*TAREFA PROPOSTA A*:
Responda com base no texto sobre o show do Ektomorf:
(i) Quem fez as fotos?
(ii) Em que casa o show aconteceu no Rio de Janeiro?
(iii) Qual é o apelido de Zoltán Farkas?
*TAREFA PROPOSTA B*:
Repita sem alterações o trecho do texto sobre o show do Ektomorf que se inicia nas palavras "O Homem Baile" e vai até "Fotos: Nem Queiroz.".
*TAREFA PROPOSTA C*:
Prossiga com o texto sobre o show do Ektomorf a partir da última frase apresentada.

O Homem Baile

Coragem pra evoluir

Ektomorf debuta no Brasil tocando material recente com muito mais que referências ao Sepultura/Soulfly, em bom show no Rio. Fotos: Nem Queiroz.

O vocalista, guitarrista e dono do pedaço Zoltán Farkas: como sair ganhando em um jogo perdido

O vocalista, guitarrista e dono do pedaço Zoltán Farkas: como sair ganhando em um jogo perdido

A expressão de satisfação é indisfarçável para o vocalista que, quando não está se esgoelando na frente do palco, quer por que quer que o público todo se acabe de agitar durante o show. Já passa da metade do repertório quando uma das músicas tem o verso/refrão cantado à capela antes mesmo de começar. Por ele, ficava ali a noite toda recebendo de volta a energia que sua composição constrói, mas o público precisa se divertir no meio do salão e jogo que segue. É o Ektomorf iniciando pelo Rio de Janeiro a primeira turnê pelo Brasil, no Teatro Odisséia, na noite pós tragédia de chuva de verão nesta quinta (7/2). A música é “Black Flag” e é negra a bandeira agitada, para satisfação de Zoltán Farkas, o Zoli, dono dessa zorra toda, que também toca guitarra.

*DADOS EXIBIDOS*:
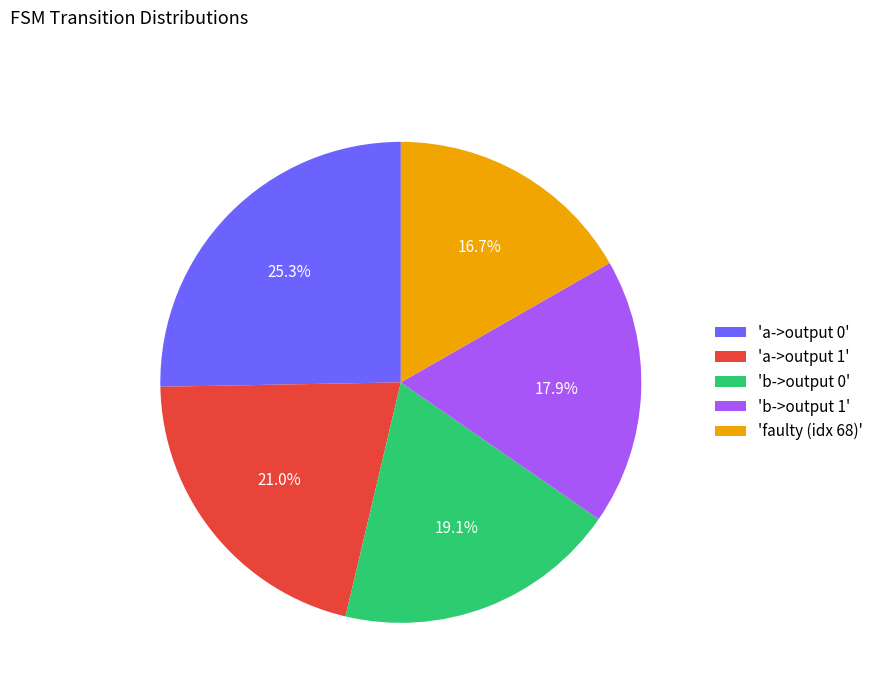

Is there a majority slice in this chart?

No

*ÁREA DE RESPOSTA A*:
(i) Nem Queiroz.
(ii) No Teatro Odisséia.
(iii) Zoli.

*ÁREA DE RESPOSTA B*:
O Homem Baile

Coragem pra evoluir

Ektomorf debuta no Brasil tocando material recente com muito mais que referências ao Sepultura/Soulfly, em bom show no Rio. Fotos: Nem Queiroz.

*ÁREA DE RESPOSTA C*:
É uma noite daquelas em que é preciso escrever que o pequeno comparecimento é compensado pela animação e interação do público com a banda. Contudo, é muito mais que isso, porque impressiona a participação em praticamente todas as músicas, e pelo fato de a concatenação do repertório não ter contribuído tanto assim. Em atitude corajosa, o grupo deixa os clássicos para o final e abre a noite tocando nada mais nada menos que nove das 10 músicas – só “Skin Them Alive” ficou de fora - do álbum mais recente, “Fury”, lançado no ano passado. E o que faz o público ante à novidade realçada por batidas tribais mezzo eletrônicas? Se acaba com se tudo consagrado fosse no embalo do groove aplicado sem dó pelo quarteto.

Por que, vamos e venhamos, é um reducionismo sem saída apontar que o som da banda é, por assim, dizer, uns 40% Sepultura, 40% Soulfly e 20% o próprio Ektomorf. Não que seja incorreto, mas é melhor reconhecer, sobretudo para nós brasileiros, que o legado dos nossos maiores artistas no heavy metal mundial aparece naquilo que os acadêmicos americanos chamam de groove metal, açambarcando ainda bandas como a francesa Gojira, entre tantas outras. Mesmo porque não é possível que não venham dos cafundós da Hungria a pegada tribal de “Bullet In Your Head”, o groove pungente de “AK 47” e o riff grudento de “Blood For Blood”, todas do disco novo, mas que - repita-se – pelo poder grudento, parecem faixas de um “best of” de longa data.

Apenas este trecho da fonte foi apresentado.